When filling out the Express Scripts Prior Authorization form, there are important guidelines to follow. Here are ten things you should and shouldn't do:

  • Do complete all required sections accurately.
  • Don't leave any mandatory fields blank; doing so may lead to automatic denial.
  • Do provide clear and detailed information about the patient's medical condition.
  • Don't include genetic test information, as it is not permitted.
  • Do attach any necessary decision letters from provincial plans or primary coverage.
  • Don't forget to have the prescribing doctor complete their section of the form.
  • Do ensure that the contact information is up-to-date and accurate.
  • Don't submit the form without reviewing it for errors or omissions.
  • Do keep a copy of the completed form for your records.
  • Don't assume approval; completion of the form does not guarantee reimbursement.

Following these guidelines can help streamline the process and improve the chances of approval for the requested medication.

Misconceptions

Here are nine common misconceptions about the Express Scripts Prior Authorization form:

  • Misconception 1: The form guarantees approval for the medication.
  • Completion and submission of the form does not guarantee that the request will be approved. Approval is based on a review process that adheres to specific clinical criteria.

  • Misconception 2: Only the prescribing doctor can submit the form.
  • The plan member must complete Part A of the form before taking it to their doctor for completion of Part B. Both parts are necessary for submission.

  • Misconception 3: There are no fees associated with the form.
  • Any fees related to the completion of the form are the responsibility of the plan member. It is important to be aware of potential costs.

  • Misconception 4: The plan member will be notified immediately of the decision.
  • The plan member will receive notification regarding the approval or denial of their request, but this may take time after submission.

  • Misconception 5: The prescribing doctor does not need to provide detailed information.
  • It is essential for the prescribing doctor to complete all required sections and provide relevant medical history for the approval process.

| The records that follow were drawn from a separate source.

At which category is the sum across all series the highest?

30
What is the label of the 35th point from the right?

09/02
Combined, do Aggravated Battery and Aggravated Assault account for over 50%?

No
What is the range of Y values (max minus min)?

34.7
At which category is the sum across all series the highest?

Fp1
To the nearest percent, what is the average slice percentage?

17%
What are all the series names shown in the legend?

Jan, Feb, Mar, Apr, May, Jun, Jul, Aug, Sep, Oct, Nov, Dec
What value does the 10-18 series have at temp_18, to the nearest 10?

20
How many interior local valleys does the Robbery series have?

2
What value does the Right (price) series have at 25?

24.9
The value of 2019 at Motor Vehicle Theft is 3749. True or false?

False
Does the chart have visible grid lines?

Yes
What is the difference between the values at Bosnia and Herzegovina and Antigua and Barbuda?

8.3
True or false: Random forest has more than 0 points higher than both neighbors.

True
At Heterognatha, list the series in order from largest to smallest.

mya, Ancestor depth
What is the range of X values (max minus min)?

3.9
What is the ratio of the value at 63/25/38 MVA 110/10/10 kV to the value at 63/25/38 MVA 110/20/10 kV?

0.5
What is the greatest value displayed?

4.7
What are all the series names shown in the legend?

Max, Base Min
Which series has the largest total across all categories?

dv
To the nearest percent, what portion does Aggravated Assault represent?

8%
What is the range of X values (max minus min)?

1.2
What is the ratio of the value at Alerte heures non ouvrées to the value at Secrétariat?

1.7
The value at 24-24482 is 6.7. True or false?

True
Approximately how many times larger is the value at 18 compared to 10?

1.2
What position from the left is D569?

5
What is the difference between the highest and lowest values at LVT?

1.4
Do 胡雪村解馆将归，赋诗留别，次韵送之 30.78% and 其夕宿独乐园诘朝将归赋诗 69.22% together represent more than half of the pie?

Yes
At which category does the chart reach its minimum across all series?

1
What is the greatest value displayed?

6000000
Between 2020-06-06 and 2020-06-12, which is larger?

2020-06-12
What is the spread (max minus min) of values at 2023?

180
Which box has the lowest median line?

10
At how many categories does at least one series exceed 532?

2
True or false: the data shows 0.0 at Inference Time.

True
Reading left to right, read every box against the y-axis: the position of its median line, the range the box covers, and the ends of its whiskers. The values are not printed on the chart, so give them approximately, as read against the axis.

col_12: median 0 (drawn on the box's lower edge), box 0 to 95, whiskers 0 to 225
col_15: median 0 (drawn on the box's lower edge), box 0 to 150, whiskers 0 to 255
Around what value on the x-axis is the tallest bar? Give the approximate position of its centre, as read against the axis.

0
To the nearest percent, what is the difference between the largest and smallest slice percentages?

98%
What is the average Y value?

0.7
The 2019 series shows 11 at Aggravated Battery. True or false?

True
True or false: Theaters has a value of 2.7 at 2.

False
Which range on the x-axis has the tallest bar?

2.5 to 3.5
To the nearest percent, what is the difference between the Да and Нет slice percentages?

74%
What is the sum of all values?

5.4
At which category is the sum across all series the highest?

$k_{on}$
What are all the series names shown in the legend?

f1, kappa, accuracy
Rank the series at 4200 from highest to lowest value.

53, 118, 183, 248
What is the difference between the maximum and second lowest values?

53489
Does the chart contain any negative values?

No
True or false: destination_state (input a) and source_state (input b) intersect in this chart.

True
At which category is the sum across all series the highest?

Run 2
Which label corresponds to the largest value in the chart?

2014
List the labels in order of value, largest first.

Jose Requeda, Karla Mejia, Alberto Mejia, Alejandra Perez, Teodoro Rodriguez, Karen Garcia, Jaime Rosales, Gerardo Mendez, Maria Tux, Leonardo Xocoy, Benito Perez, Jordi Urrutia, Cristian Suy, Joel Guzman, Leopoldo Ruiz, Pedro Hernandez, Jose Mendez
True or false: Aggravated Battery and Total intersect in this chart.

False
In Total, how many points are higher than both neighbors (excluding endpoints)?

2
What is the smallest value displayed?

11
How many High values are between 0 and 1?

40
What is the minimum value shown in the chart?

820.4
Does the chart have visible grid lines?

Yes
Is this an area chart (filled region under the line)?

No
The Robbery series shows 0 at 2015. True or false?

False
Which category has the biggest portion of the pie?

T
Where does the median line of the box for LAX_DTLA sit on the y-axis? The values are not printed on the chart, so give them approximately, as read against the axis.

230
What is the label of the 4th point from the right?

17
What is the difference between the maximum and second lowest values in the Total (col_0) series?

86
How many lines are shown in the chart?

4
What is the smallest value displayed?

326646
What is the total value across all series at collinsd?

  • Misconception 6: All drugs require prior authorization.
  • Not all medications require prior authorization. Only specific drugs listed in the Prior Authorization Program are subject to this process.

  • Misconception 7: There is no right to appeal a denied request.
  • Plan members have the right to appeal any decision made by Express Scripts Canada regarding prior authorization requests.

  • Misconception 8: The form can be submitted without any supporting documents.
  • Supporting documents, such as provincial decision letters, may be required. Failing to include these can result in denial.

  • Misconception 9: The form can be submitted via any method.
  • The completed form must be faxed or mailed to Express Scripts Canada. Other submission methods are not accepted.

Key takeaways

When navigating the Express Scripts Prior Authorization form, there are several important points to keep in mind. Here are key takeaways to ensure a smooth process:

  • Complete the Form Accurately: The plan member must fill out Part A of the form completely before giving it to the prescribing doctor for Part B.
  • Responsibility for Fees: Any fees associated with completing the form fall on the plan member.
  • Three Steps to Submission: Follow the three steps: complete Part A, have the prescribing doctor fill out Part B, and then fax or mail the form to Express Scripts Canada.
  • Approval is Not Guaranteed: Simply submitting the form does not ensure that the request will be approved. Approval is based on clinical criteria and supporting evidence.
  • Right to Appeal: If a request is denied, the plan member has the right to appeal the decision made by Express Scripts Canada.
  • Notification of Decision: The plan member will receive notification regarding the approval or denial of the request, which will also be sent to the prescribing doctor if requested.
  • Provide Complete Medical Information: The prescribing doctor must include all relevant medical information and history in Part B to avoid automatic denial due to incomplete fields.

By following these guidelines, plan members can enhance their chances of successfully obtaining prior authorization for their medications.